> PROBLEM STATEMENT:
Range to reproduce from the entries below: the line with "разумеется, стоят на", the line with "عصيان نصا في", and every line in between. Give them exactly and give nothing else.

-- SOURCE MATERIAL follows --

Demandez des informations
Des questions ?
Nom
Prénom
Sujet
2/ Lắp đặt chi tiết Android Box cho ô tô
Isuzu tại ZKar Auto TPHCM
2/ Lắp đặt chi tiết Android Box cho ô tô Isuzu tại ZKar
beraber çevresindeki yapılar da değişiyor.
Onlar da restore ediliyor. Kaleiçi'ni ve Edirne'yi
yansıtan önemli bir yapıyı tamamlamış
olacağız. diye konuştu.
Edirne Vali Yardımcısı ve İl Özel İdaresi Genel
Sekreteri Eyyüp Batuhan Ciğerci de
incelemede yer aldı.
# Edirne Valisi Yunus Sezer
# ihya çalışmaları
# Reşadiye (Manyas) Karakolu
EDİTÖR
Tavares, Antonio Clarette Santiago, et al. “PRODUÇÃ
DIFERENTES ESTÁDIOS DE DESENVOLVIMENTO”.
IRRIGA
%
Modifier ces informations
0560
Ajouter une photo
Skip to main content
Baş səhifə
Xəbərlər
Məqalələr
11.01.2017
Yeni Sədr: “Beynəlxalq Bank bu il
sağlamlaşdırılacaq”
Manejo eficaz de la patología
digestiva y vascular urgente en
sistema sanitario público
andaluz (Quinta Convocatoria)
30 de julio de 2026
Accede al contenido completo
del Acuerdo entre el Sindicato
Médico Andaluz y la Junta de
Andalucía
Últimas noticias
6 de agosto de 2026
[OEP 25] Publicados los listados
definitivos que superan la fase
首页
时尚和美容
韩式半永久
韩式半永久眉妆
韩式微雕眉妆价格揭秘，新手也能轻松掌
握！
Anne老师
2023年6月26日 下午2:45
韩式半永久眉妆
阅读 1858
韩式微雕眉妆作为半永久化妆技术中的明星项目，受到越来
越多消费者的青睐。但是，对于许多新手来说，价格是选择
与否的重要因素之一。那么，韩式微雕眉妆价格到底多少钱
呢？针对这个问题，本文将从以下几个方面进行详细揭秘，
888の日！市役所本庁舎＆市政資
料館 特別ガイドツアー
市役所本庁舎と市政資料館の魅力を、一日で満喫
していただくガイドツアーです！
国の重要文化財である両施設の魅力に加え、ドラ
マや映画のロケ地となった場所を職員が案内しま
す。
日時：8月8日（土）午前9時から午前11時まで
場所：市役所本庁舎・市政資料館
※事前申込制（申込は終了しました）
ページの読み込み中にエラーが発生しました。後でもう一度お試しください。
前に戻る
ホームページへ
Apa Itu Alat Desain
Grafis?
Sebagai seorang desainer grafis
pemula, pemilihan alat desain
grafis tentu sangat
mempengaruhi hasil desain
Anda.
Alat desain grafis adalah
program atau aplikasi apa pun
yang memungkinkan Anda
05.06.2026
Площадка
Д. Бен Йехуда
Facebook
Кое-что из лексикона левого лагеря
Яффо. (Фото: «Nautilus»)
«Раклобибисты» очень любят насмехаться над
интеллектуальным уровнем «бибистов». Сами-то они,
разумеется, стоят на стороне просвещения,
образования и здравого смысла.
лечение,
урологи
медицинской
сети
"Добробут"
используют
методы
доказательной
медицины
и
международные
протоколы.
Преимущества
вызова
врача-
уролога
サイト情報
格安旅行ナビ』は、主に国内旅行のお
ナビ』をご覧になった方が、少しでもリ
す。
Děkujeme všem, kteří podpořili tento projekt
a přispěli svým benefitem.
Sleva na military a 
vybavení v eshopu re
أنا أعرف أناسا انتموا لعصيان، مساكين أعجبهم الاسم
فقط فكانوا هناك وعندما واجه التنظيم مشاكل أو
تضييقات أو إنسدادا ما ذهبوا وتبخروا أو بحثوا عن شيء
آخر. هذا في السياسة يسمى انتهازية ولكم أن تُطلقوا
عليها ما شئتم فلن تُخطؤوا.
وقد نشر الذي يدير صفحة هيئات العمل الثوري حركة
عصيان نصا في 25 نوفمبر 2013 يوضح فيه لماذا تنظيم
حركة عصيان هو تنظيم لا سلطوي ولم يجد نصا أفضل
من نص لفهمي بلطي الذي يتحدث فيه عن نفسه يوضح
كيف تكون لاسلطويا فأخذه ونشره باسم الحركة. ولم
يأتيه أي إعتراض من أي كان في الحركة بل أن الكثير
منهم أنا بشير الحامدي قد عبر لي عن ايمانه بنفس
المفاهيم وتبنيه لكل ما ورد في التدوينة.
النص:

-- SOURCE MATERIAL concluded --

> EXERCISE OUTPUT:
разумеется, стоят на стороне просвещения,
образования и здравого смысла.
лечение,
урологи
медицинской
сети
"Добробут"
используют
методы
доказательной
медицины
и
международные
протоколы.
Преимущества
вызова
врача-
уролога
サイト情報
格安旅行ナビ』は、主に国内旅行のお
ナビ』をご覧になった方が、少しでもリ
す。
Děkujeme všem, kteří podpořili tento projekt
a přispěli svým benefitem.
Sleva na military a 
vybavení v eshopu re
أنا أعرف أناسا انتموا لعصيان، مساكين أعجبهم الاسم
فقط فكانوا هناك وعندما واجه التنظيم مشاكل أو
تضييقات أو إنسدادا ما ذهبوا وتبخروا أو بحثوا عن شيء
آخر. هذا في السياسة يسمى انتهازية ولكم أن تُطلقوا
عليها ما شئتم فلن تُخطؤوا.
وقد نشر الذي يدير صفحة هيئات العمل الثوري حركة
عصيان نصا في 25 نوفمبر 2013 يوضح فيه لماذا تنظيم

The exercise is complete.